Prize winners receive a $25,000 honorarium, visit Vanderbilt to meet with faculty and deliver a Discovery Lecture, and serve as mentors to women who are pursuing graduate studies in the biomedical sciences at the School of Medicine.

Steitz, Sterling Professor of Molecular Biophysics and Biochemistry and a Howard Hughes Medical Institute investigator at Yale Medical School, will receive the prize on May 2, 2013, when she is scheduled to give a Flexner Discovery Lecture.

"This is our seventh Vanderbilt Prize," said Susan Wente, Ph.D., associate vice chancellor for Research and senior associate dean for Biomedical Sciences at Vanderbilt. "This very innovative prize communicates the explicit value Vanderbilt places on discovery research, mentoring, and women scientists.

"Dr. Steitz's career-long commitment to advancing opportunities for women in science speaks to the purpose of the Prize perfectly," Wente added. "She joins an amazing cohort of former Vanderbilt Prize winners, many of whom found her groundbreaking efforts inspirational to their own careers."

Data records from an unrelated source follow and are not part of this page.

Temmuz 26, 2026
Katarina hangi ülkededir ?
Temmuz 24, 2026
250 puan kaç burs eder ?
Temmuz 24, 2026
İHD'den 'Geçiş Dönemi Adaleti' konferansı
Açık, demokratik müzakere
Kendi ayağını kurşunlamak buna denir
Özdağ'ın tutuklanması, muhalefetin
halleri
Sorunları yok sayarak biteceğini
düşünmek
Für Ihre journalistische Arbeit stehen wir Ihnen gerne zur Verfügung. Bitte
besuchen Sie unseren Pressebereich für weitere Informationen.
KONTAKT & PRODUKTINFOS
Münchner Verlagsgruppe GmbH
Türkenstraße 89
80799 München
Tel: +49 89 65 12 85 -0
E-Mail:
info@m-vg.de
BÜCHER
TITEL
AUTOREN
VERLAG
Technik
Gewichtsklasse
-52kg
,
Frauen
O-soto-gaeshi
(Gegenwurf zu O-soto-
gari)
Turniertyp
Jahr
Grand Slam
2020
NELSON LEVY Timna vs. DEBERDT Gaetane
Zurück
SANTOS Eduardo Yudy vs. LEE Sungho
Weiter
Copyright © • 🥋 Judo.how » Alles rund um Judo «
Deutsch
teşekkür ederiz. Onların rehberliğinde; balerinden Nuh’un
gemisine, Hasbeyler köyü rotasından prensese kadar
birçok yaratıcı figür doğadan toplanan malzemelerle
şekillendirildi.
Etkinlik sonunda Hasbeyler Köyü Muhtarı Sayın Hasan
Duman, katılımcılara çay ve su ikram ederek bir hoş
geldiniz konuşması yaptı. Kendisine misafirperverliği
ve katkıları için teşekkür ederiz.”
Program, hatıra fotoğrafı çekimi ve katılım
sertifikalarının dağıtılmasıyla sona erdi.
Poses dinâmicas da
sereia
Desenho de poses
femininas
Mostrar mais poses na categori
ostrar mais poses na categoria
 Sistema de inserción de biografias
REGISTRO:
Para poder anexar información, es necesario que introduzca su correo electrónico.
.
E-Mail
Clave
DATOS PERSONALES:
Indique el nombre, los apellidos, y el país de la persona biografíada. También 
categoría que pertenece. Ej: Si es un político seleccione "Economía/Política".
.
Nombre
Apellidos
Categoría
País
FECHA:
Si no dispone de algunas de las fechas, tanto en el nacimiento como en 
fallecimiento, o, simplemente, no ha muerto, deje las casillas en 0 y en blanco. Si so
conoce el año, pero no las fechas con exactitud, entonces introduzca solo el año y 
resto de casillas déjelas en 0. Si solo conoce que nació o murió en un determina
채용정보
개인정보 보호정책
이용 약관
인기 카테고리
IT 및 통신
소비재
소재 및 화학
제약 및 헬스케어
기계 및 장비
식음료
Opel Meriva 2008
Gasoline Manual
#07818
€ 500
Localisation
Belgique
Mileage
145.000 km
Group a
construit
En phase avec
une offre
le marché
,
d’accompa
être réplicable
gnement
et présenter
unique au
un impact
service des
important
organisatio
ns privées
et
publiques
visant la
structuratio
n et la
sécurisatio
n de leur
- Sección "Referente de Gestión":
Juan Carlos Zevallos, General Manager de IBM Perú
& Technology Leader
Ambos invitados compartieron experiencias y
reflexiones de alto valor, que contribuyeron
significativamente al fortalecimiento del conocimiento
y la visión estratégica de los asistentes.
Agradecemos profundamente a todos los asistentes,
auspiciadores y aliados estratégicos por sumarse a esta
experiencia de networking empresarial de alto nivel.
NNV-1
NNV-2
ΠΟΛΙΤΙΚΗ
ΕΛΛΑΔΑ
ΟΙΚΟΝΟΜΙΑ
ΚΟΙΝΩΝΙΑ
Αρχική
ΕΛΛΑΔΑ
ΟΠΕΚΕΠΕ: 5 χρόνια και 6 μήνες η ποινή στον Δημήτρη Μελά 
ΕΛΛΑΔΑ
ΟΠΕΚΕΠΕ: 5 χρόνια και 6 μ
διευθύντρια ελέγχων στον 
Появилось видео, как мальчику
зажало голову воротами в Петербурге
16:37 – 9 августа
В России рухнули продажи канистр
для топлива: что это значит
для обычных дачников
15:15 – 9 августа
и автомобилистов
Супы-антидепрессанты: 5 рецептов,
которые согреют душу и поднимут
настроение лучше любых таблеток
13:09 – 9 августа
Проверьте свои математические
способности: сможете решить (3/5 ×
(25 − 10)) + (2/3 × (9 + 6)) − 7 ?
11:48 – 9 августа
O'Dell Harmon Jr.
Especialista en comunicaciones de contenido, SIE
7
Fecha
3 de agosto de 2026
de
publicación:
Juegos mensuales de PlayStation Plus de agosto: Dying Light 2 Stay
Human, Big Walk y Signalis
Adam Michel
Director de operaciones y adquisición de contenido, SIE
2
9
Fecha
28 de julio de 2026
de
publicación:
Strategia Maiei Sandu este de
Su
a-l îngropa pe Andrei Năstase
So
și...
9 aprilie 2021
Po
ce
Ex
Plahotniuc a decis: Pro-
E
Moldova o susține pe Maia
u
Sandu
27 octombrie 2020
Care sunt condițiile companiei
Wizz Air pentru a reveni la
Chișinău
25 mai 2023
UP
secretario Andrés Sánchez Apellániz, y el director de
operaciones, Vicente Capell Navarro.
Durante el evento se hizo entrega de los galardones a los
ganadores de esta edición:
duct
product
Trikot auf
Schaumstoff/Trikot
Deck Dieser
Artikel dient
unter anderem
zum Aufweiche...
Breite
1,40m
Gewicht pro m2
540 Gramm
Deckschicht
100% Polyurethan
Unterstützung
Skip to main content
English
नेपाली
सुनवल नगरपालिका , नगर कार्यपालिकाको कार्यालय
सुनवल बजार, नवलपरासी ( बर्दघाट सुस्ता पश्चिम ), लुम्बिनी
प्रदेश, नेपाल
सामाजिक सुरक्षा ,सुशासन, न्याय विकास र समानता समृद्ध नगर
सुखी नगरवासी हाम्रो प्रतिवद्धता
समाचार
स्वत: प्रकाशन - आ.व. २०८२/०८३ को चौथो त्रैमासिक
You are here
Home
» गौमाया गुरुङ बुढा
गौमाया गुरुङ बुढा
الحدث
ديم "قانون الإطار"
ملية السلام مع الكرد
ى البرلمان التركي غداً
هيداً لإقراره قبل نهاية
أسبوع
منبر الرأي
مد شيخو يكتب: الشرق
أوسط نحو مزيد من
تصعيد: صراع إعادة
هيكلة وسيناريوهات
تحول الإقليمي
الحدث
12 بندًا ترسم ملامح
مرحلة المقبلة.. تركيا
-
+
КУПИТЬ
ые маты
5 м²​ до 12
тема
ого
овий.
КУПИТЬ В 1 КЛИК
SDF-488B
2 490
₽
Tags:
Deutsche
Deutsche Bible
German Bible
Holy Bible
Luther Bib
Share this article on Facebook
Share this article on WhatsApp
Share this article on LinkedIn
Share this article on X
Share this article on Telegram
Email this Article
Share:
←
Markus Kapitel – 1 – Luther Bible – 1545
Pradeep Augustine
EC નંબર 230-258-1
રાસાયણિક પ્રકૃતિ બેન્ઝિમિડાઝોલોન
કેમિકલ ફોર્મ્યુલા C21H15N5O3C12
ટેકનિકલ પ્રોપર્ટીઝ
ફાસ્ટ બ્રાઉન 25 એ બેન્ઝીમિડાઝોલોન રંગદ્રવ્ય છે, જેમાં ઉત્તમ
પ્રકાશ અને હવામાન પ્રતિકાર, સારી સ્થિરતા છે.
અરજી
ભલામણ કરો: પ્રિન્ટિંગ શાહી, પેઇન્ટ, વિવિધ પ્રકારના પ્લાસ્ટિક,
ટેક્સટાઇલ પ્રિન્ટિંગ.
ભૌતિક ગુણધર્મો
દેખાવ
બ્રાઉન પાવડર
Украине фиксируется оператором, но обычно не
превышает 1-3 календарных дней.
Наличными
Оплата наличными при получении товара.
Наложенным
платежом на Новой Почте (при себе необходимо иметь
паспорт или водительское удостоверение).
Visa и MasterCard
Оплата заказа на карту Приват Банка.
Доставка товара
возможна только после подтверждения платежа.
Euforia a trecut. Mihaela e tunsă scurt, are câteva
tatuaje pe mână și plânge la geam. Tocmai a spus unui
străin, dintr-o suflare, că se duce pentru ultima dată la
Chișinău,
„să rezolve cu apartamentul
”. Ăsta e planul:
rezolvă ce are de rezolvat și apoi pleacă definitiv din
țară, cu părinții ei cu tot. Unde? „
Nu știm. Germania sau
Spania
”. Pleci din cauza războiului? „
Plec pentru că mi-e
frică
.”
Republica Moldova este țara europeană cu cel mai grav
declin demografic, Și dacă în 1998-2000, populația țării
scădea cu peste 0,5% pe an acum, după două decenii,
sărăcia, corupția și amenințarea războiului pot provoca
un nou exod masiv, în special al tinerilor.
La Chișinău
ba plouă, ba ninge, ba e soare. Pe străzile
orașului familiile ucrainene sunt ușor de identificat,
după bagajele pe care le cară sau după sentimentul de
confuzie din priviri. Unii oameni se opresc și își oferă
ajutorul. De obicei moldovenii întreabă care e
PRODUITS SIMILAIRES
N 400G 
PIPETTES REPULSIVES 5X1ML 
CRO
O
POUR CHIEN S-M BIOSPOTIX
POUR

For example, Nancy Andrews, M.D., Ph.D., dean of the Duke University School of Medicine and winner of the 2010 Vanderbilt Prize, worked in the Steitz lab as an undergraduate.

Steitz initiated a mentoring program for women faculty at Yale Medical School, contributed to an influential report by the National Academies of Science on women in academic science and engineering and is a founding board member of the Rosalind Franklin Society.

She earned her Ph.D. in Biochemistry and Molecular Biology at Harvard in 1967. Following a postdoctoral fellowship in Cambridge, England, she joined the Department of Molecular Biophysics and Biochemistry at Yale, working her way up from assistant professor (1970) to chair of the department (1996-1999).

Steitz is perhaps best known for discovering and defining the function of small nuclear ribonucleoproteins (snRNPs), cellular complexes that play a key role in splicing and processing pre-messenger RNA - the earliest product of DNA transcription.

She has also discovered the roles that snRNPs play in autoimmune diseases such as lupus, and in the ability of herpes and other viruses to invade and replicate within host cells.

Steitz is a member of the American Academy of Arts and Sciences, the National Academy of Sciences and the Institute of Medicine. She was selected as the fifth Rosalind E. Franklin Award Lecturer for Women in Science by the National Cancer Institute.

Her awards include the National Medal of Science, the Gairdner Foundation International Award, and the Albany Medical Center Prize in Medicine and Biomedical Research (shared with Nobel laureate and 2007 Vanderbilt Prize winner Elizabeth Blackburn, Ph.D.).